Er habe mit der Leitung der Glückskette gesprochen, und nun warte er seit über zwei Monaten auf eine Antwort, sagt der Botschafter. «Die Schweizerinnen und Schweizer haben für die Ukraine gespendet - im Glauben, dass die Spende der ukrainischen Bevölkerung zugutekommt, und zwar jetzt, wo es nötig ist.» Die Glückskette sammle mit der Bezeichnung «Krieg in der Ukraine», doch das Geld komme in der Ukraine nicht an. Damit würden auch die Spender betrogen, und die Notleidenden im Kriegsgebiet würden um ihr Geld gebracht.

Schon früher hat der Botschafter dazu aufgerufen, nicht via Glückskette zu spenden, sondern direkt bei der Spendenplattform des ukrainischen Staats. Nur so sei gewährleistet, dass das Geld schnell und direkt bei der ukrainischen Bevölkerung ankomme, sagt Artem Rybchenko.

«Längerfristig investieren»

Die Glückskette, die nur sammelt, aber selber keine Projekte betreut, verteidigt sich. Seit Kriegsausbruch habe die Glückskette 15,3 Millionen Franken in 34 Projekte investiert, sagt Sprecher Fabian Emmenegger - in der Ukraine, in Polen, Rumänien, der Republik Moldau sowie zu einem kleinen Teil in der Schweiz. Projektgesuche würden fortlaufend und rasch geprüft.
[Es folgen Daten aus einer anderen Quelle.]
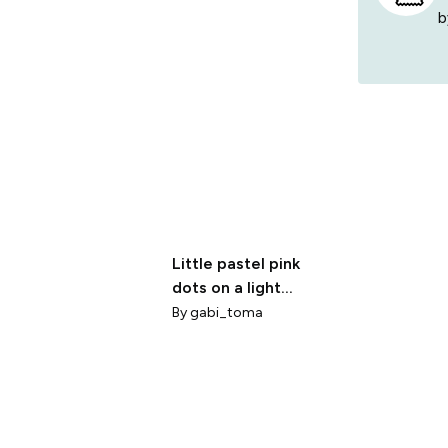
b
Little pastel pink
dots on a light
background
By
gabi_toma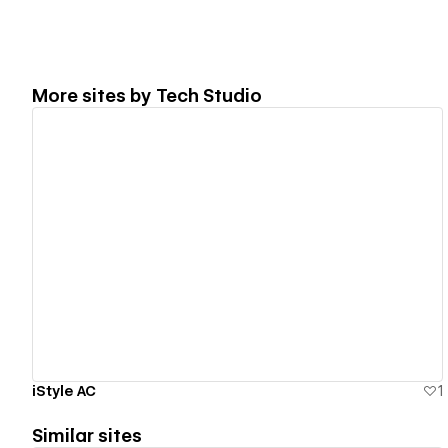
More sites by
Tech Studio
View details
iStyle AC
1
Similar sites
Zu Beginn des Krieges sei schnelle Hilfe notwendig gewesen, doch mittlerweile fokussiere sich die Glückskette auf längerfristige Projekte mit höheren Beiträgen. Deshalb würden die restlichen rund 111 Millionen Franken über die nächsten drei bis fünf Jahre eingesetzt. «Die Hilfe soll auch dann noch wirken, wenn keine Spenden mehr fliessen», sagt Emmenegger. 
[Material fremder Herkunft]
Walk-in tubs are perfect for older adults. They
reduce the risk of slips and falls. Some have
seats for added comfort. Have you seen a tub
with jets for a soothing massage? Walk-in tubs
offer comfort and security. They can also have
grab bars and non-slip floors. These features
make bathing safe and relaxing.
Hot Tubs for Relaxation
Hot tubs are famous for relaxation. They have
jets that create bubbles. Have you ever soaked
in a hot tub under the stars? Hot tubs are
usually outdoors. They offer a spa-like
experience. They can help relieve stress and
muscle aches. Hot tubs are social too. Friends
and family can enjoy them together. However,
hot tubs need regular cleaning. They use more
Hilfe soll «unparteilich» sein

Emmenegger sagt, die Hilfsarbeiten vor Ort gestalteten sich wegen Personalmangel schwierig. Doch warum unterstützt die Glückskette nicht das staatliche Wiederaufbau-Projekt? Emmenegger sagt: «Die Glückskette finanziert grundsätzlich Projekte von Organisationen der Zivilbevölkerung, um die Unabhängigkeit der Hilfe zu garantieren.» Man orientiere sich an den humanitären Prinzipien Unparteilichkeit, Neutralität und Unabhängigkeit.

Unterstützt würden beispielsweise Projekte des schweizerischen Roten Kreuz, der Caritas oder Helvetas. Darunter gebe es auch Projekte im Gesundheitsbereich sowie ein humanitäres Minenräumprojekt.